-------- Provided material --------

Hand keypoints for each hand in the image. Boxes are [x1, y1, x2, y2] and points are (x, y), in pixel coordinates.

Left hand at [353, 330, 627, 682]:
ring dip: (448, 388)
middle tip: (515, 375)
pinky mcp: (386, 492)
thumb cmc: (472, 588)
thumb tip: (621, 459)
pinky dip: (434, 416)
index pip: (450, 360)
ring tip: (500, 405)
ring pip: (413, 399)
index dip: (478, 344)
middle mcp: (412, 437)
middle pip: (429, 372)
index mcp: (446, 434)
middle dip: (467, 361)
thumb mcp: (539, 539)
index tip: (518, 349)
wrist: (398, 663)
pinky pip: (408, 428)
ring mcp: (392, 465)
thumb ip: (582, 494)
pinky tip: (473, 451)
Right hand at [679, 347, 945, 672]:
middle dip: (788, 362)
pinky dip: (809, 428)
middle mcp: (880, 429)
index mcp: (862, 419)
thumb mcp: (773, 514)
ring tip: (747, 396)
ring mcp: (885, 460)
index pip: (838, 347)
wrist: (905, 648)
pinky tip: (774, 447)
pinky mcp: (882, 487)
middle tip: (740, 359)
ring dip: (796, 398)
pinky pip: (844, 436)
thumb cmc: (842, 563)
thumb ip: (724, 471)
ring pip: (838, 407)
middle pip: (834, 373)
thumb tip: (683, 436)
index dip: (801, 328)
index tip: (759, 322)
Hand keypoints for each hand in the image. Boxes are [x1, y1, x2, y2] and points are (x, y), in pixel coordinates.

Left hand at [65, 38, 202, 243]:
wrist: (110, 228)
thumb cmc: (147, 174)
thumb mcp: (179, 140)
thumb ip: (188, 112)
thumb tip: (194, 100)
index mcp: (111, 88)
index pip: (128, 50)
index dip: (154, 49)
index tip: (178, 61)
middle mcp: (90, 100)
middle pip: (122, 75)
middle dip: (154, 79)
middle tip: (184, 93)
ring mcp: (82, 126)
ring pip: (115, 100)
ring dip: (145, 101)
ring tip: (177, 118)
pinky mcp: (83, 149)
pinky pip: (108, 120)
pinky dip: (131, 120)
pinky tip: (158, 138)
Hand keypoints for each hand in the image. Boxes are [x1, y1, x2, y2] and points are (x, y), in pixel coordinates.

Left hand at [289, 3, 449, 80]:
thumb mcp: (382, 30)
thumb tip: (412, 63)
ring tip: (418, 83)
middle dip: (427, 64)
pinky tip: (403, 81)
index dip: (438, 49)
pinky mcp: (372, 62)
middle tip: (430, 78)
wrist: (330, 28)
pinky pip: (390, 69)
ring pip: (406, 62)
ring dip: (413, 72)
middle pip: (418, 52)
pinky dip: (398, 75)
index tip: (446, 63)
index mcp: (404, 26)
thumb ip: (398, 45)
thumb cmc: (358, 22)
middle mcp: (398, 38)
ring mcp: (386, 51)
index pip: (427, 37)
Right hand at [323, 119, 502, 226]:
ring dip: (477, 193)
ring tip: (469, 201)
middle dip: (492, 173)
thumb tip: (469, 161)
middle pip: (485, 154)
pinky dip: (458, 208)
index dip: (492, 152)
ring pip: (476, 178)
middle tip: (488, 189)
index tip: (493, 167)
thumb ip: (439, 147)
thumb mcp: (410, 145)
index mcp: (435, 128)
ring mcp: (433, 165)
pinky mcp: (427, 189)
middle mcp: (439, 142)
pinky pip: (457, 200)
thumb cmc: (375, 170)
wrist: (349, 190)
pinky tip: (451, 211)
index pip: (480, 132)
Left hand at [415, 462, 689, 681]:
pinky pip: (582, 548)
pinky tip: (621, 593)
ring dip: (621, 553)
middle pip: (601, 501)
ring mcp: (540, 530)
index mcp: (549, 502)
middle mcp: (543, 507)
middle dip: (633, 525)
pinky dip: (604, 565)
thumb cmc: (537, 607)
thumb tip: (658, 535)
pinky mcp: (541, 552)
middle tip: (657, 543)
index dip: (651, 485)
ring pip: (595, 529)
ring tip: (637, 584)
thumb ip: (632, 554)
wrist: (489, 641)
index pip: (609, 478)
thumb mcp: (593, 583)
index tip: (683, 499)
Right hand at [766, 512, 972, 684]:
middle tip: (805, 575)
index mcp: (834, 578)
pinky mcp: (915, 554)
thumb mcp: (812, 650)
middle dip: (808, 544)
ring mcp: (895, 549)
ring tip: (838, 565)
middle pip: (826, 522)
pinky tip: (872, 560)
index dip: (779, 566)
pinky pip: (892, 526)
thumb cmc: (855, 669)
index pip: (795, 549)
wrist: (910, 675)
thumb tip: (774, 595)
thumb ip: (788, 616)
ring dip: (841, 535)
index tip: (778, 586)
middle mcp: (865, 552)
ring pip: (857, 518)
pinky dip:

--------

* _What to work on_
Write out, word for word, the line containing "middle tip: (488, 189)" and all the lines after it in the entries above, and nothing more.

* _Reply to the exercise_
middle tip: (488, 189)
index tip: (493, 167)
thumb ip: (439, 147)
thumb mcp: (410, 145)
index mcp: (435, 128)
ring mcp: (433, 165)
pinky mcp: (427, 189)
middle mcp: (439, 142)
pinky pip: (457, 200)
thumb cmc: (375, 170)
wrist: (349, 190)
pinky tip: (451, 211)
index pip: (480, 132)
Left hand at [415, 462, 689, 681]:
pinky pip: (582, 548)
pinky tip: (621, 593)
ring dip: (621, 553)
middle pip: (601, 501)
ring mcp: (540, 530)
index mcp: (549, 502)
middle mcp: (543, 507)
middle dip: (633, 525)
pinky dip: (604, 565)
thumb cmc: (537, 607)
thumb tip: (658, 535)
pinky mcp: (541, 552)
middle tip: (657, 543)
index dip: (651, 485)
ring pip: (595, 529)
ring tip: (637, 584)
thumb ip: (632, 554)
wrist: (489, 641)
index pip: (609, 478)
thumb mcp: (593, 583)
index tip: (683, 499)
Right hand at [766, 512, 972, 684]:
middle tip: (805, 575)
index mcp: (834, 578)
pinky mcp: (915, 554)
thumb mcp: (812, 650)
middle dip: (808, 544)
ring mcp: (895, 549)
ring tip: (838, 565)
middle pip: (826, 522)
pinky tip: (872, 560)
index dip: (779, 566)
pinky pip: (892, 526)
thumb cmc: (855, 669)
index pip: (795, 549)
wrist: (910, 675)
thumb tip: (774, 595)
thumb ip: (788, 616)
ring dip: (841, 535)
index tip: (778, 586)
middle mcp: (865, 552)
ring pip: (857, 518)
pinky dip:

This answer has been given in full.